The artist has a pre-determined and agreed upon amount of time to complete the fabrication of the art-work. This can vary greatly due to the nature of the piece, the size and scale needed, and the location the art-work will be installed in. Several public art projects are part of Capital Improvement Projects (CIP), which will require flexibility and communication between the public art team and the Engineering Division staff. During the fabrication stage, the artist will keep staff up to date on their progress, and staff will give updates to the Artist Selection Committee and the Arts Commission.
The artist will work with staff to install their completed art-work once it has been fabricated. Often the installation step involves input from staff of various divisions within the City of Santa Clarita, including Building and Safety, Capital Improvement Projects, Traffic, Parks, and Special Districts. Once the art-work is installed, the artist will receive their final payment.
PROMOTION (Phase 7)
When an installation date has been determined between the artist and staff, the Communications Division will be contacted to promote the art-work and dedication ceremony through the following methods:
- Press Releases
- Media Invitations to Cover the Ceremony
- Social Media
- Short Video Pieces
The Dedication Ceremony should be held as soon after the installation of the piece as possible, and should be held on the weekend to increase attendance.
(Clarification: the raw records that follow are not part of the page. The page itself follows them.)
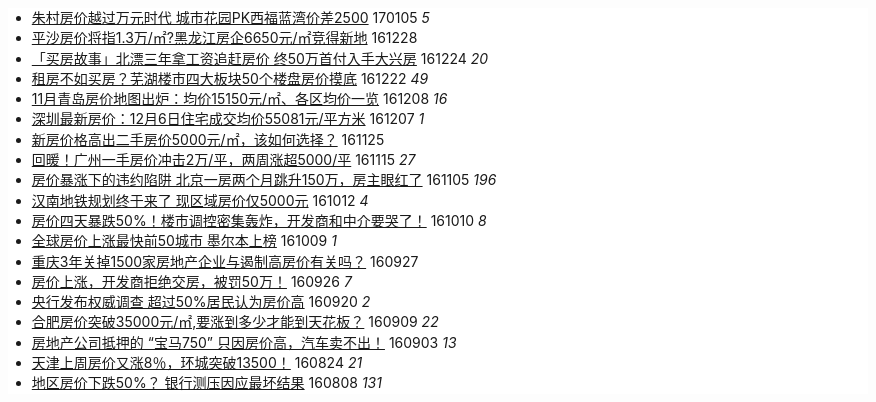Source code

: - [朱村房价越过万元时代 城市花园PK西福蓝湾价差2500](http://jkwz.applinzi.com/ittc/6919598849579811845.html#%E6%9C%B1%E6%9D%91%E6%88%BF%E4%BB%B7%E8%B6%8A%E8%BF%87%E4%B8%87%E5%85%83%E6%97%B6%E4%BB%A3+%E5%9F%8E%E5%B8%82%E8%8A%B1%E5%9B%ADPK%E8%A5%BF%E7%A6%8F%E8%93%9D%E6%B9%BE%E4%BB%B7%E5%B7%AE2500) 170105 *5* 
- [平沙房价将指1.3万/㎡?黑龙江房企6650元/㎡竞得新地](http://jkwz.applinzi.com/ittc/6916685063269123077.html#%E5%B9%B3%E6%B2%99%E6%88%BF%E4%BB%B7%E5%B0%86%E6%8C%871.3%E4%B8%87%2F%E3%8E%A1%3F%E9%BB%91%E9%BE%99%E6%B1%9F%E6%88%BF%E4%BC%816650%E5%85%83%2F%E3%8E%A1%E7%AB%9E%E5%BE%97%E6%96%B0%E5%9C%B0) 161228  
- [「买房故事」北漂三年拿工资追赶房价 终50万首付入手大兴房](http://jkwz.applinzi.com/ittc/6915262168428971013.html#%E3%80%8C%E4%B9%B0%E6%88%BF%E6%95%85%E4%BA%8B%E3%80%8D%E5%8C%97%E6%BC%82%E4%B8%89%E5%B9%B4%E6%8B%BF%E5%B7%A5%E8%B5%84%E8%BF%BD%E8%B5%B6%E6%88%BF%E4%BB%B7+%E7%BB%8850%E4%B8%87%E9%A6%96%E4%BB%98%E5%85%A5%E6%89%8B%E5%A4%A7%E5%85%B4%E6%88%BF) 161224 *20* 
- [租房不如买房？芜湖楼市四大板块50个楼盘房价摸底](http://jkwz.applinzi.com/ittc/6914369350017745925.html#%E7%A7%9F%E6%88%BF%E4%B8%8D%E5%A6%82%E4%B9%B0%E6%88%BF%EF%BC%9F%E8%8A%9C%E6%B9%96%E6%A5%BC%E5%B8%82%E5%9B%9B%E5%A4%A7%E6%9D%BF%E5%9D%9750%E4%B8%AA%E6%A5%BC%E7%9B%98%E6%88%BF%E4%BB%B7%E6%91%B8%E5%BA%95) 161222 *49* 
- [11月青岛房价地图出炉：均价15150元/㎡、各区均价一览](http://jkwz.applinzi.com/ittc/6909309120288392196.html#11%E6%9C%88%E9%9D%92%E5%B2%9B%E6%88%BF%E4%BB%B7%E5%9C%B0%E5%9B%BE%E5%87%BA%E7%82%89%EF%BC%9A%E5%9D%87%E4%BB%B715150%E5%85%83%2F%E3%8E%A1%E3%80%81%E5%90%84%E5%8C%BA%E5%9D%87%E4%BB%B7%E4%B8%80%E8%A7%88) 161208 *16* 
- [深圳最新房价：12月6日住宅成交均价55081元/平方米](http://jkwz.applinzi.com/ittc/6908816205929776132.html#%E6%B7%B1%E5%9C%B3%E6%9C%80%E6%96%B0%E6%88%BF%E4%BB%B7%EF%BC%9A12%E6%9C%886%E6%97%A5%E4%BD%8F%E5%AE%85%E6%88%90%E4%BA%A4%E5%9D%87%E4%BB%B755081%E5%85%83%2F%E5%B9%B3%E6%96%B9%E7%B1%B3) 161207 *1* 
- [新房价格高出二手房价5000元/㎡，该如何选择？](http://jkwz.applinzi.com/ittc/6904350233571361797.html#%E6%96%B0%E6%88%BF%E4%BB%B7%E6%A0%BC%E9%AB%98%E5%87%BA%E4%BA%8C%E6%89%8B%E6%88%BF%E4%BB%B75000%E5%85%83%2F%E3%8E%A1%EF%BC%8C%E8%AF%A5%E5%A6%82%E4%BD%95%E9%80%89%E6%8B%A9%EF%BC%9F) 161125  
- [回暖！广州一手房价冲击2万/平，两周涨超5000/平](http://jkwz.applinzi.com/ittc/6900649604017554437.html#%E5%9B%9E%E6%9A%96%EF%BC%81%E5%B9%BF%E5%B7%9E%E4%B8%80%E6%89%8B%E6%88%BF%E4%BB%B7%E5%86%B2%E5%87%BB2%E4%B8%87%2F%E5%B9%B3%EF%BC%8C%E4%B8%A4%E5%91%A8%E6%B6%A8%E8%B6%855000%2F%E5%B9%B3) 161115 *27* 
- [房价暴涨下的违约陷阱 北京一房两个月跳升150万，房主眼红了](http://jkwz.applinzi.com/ittc/6897125313649050628.html#%E6%88%BF%E4%BB%B7%E6%9A%B4%E6%B6%A8%E4%B8%8B%E7%9A%84%E8%BF%9D%E7%BA%A6%E9%99%B7%E9%98%B1+%E5%8C%97%E4%BA%AC%E4%B8%80%E6%88%BF%E4%B8%A4%E4%B8%AA%E6%9C%88%E8%B7%B3%E5%8D%87150%E4%B8%87%EF%BC%8C%E6%88%BF%E4%B8%BB%E7%9C%BC%E7%BA%A2%E4%BA%86) 161105 *196* 
- [汉南地铁规划终于来了 现区域房价仅5000元](http://jkwz.applinzi.com/ittc/6888062696863302661.html#%E6%B1%89%E5%8D%97%E5%9C%B0%E9%93%81%E8%A7%84%E5%88%92%E7%BB%88%E4%BA%8E%E6%9D%A5%E4%BA%86+%E7%8E%B0%E5%8C%BA%E5%9F%9F%E6%88%BF%E4%BB%B7%E4%BB%855000%E5%85%83) 161012 *4* 
- [房价四天暴跌50%！楼市调控密集轰炸，开发商和中介要哭了！](http://jkwz.applinzi.com/ittc/6887302911486329860.html#%E6%88%BF%E4%BB%B7%E5%9B%9B%E5%A4%A9%E6%9A%B4%E8%B7%8C50%25%EF%BC%81%E6%A5%BC%E5%B8%82%E8%B0%83%E6%8E%A7%E5%AF%86%E9%9B%86%E8%BD%B0%E7%82%B8%EF%BC%8C%E5%BC%80%E5%8F%91%E5%95%86%E5%92%8C%E4%B8%AD%E4%BB%8B%E8%A6%81%E5%93%AD%E4%BA%86%EF%BC%81) 161010 *8* 
- [全球房价上涨最快前50城市 墨尔本上榜](http://jkwz.applinzi.com/ittc/6886985635117663237.html#%E5%85%A8%E7%90%83%E6%88%BF%E4%BB%B7%E4%B8%8A%E6%B6%A8%E6%9C%80%E5%BF%AB%E5%89%8D50%E5%9F%8E%E5%B8%82+%E5%A2%A8%E5%B0%94%E6%9C%AC%E4%B8%8A%E6%A6%9C) 161009 *1* 
- [重庆3年关掉1500家房地产企业与遏制高房价有关吗？](http://jkwz.applinzi.com/ittc/6882597724293170181.html#%E9%87%8D%E5%BA%863%E5%B9%B4%E5%85%B3%E6%8E%891500%E5%AE%B6%E6%88%BF%E5%9C%B0%E4%BA%A7%E4%BC%81%E4%B8%9A%E4%B8%8E%E9%81%8F%E5%88%B6%E9%AB%98%E6%88%BF%E4%BB%B7%E6%9C%89%E5%85%B3%E5%90%97%EF%BC%9F) 160927  
- [房价上涨，开发商拒绝交房，被罚50万！](http://jkwz.applinzi.com/ittc/6882201495965008900.html#%E6%88%BF%E4%BB%B7%E4%B8%8A%E6%B6%A8%EF%BC%8C%E5%BC%80%E5%8F%91%E5%95%86%E6%8B%92%E7%BB%9D%E4%BA%A4%E6%88%BF%EF%BC%8C%E8%A2%AB%E7%BD%9A50%E4%B8%87%EF%BC%81) 160926 *7* 
- [央行发布权威调查 超过50%居民认为房价高](http://jkwz.applinzi.com/ittc/6879590901759886340.html#%E5%A4%AE%E8%A1%8C%E5%8F%91%E5%B8%83%E6%9D%83%E5%A8%81%E8%B0%83%E6%9F%A5+%E8%B6%85%E8%BF%8750%25%E5%B1%85%E6%B0%91%E8%AE%A4%E4%B8%BA%E6%88%BF%E4%BB%B7%E9%AB%98) 160920 *2* 
- [合肥房价突破35000元/㎡,要涨到多少才能到天花板？](http://jkwz.applinzi.com/ittc/6875854706802426884.html#%E5%90%88%E8%82%A5%E6%88%BF%E4%BB%B7%E7%AA%81%E7%A0%B435000%E5%85%83%2F%E3%8E%A1%2C%E8%A6%81%E6%B6%A8%E5%88%B0%E5%A4%9A%E5%B0%91%E6%89%8D%E8%83%BD%E5%88%B0%E5%A4%A9%E8%8A%B1%E6%9D%BF%EF%BC%9F) 160909 *22* 
- [房地产公司抵押的 “宝马750” 只因房价高，汽车卖不出！](http://jkwz.applinzi.com/ittc/6873579531146888197.html#%E6%88%BF%E5%9C%B0%E4%BA%A7%E5%85%AC%E5%8F%B8%E6%8A%B5%E6%8A%BC%E7%9A%84+%E2%80%9C%E5%AE%9D%E9%A9%AC750%E2%80%9D+%E5%8F%AA%E5%9B%A0%E6%88%BF%E4%BB%B7%E9%AB%98%EF%BC%8C%E6%B1%BD%E8%BD%A6%E5%8D%96%E4%B8%8D%E5%87%BA%EF%BC%81) 160903 *13* 
- [天津上周房价又涨8％，环城突破13500！](http://jkwz.applinzi.com/ittc/6869857473665696773.html#%E5%A4%A9%E6%B4%A5%E4%B8%8A%E5%91%A8%E6%88%BF%E4%BB%B7%E5%8F%88%E6%B6%A88%EF%BC%85%EF%BC%8C%E7%8E%AF%E5%9F%8E%E7%AA%81%E7%A0%B413500%EF%BC%81) 160824 *21* 
- [地区房价下跌50%？ 银行测压因应最坏结果](http://jkwz.applinzi.com/ittc/6863832900604265477.html#%E5%9C%B0%E5%8C%BA%E6%88%BF%E4%BB%B7%E4%B8%8B%E8%B7%8C50%25%EF%BC%9F+%E9%93%B6%E8%A1%8C%E6%B5%8B%E5%8E%8B%E5%9B%A0%E5%BA%94%E6%9C%80%E5%9D%8F%E7%BB%93%E6%9E%9C) 160808 *131*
Invitations for the ceremony will go to City leadership, the Committee, the artist, and the public.
Finally, the art-work will be added to various websites for information and promotional purposes. These sites will include the SantaClaritaArts.com, which is a new site that highlights arts and culture in Santa Clarita, and the Public Art Archive, which is the national registry for public art projects. Much like the phase above, the timing of this phase will vary greatly depending on the timeline of the public art project and its maintenance plan.
The Arts Commission is pleased to present the public art program to the community, and with the approval of this planning and selection process, any new projects will be able to go through a clear and consistent process. It is crucial to emphasize that at various stages in the process, at the Committee level, the Arts Commission level, or the City Council level, if appealed, any artist/project proposal can be rejected and the process can begin again. This is important to remember as the goal of the public art program is to expose the community to high quality art that will engage them and hopefully encourage appreciation for the role art can play in place-making and community identity.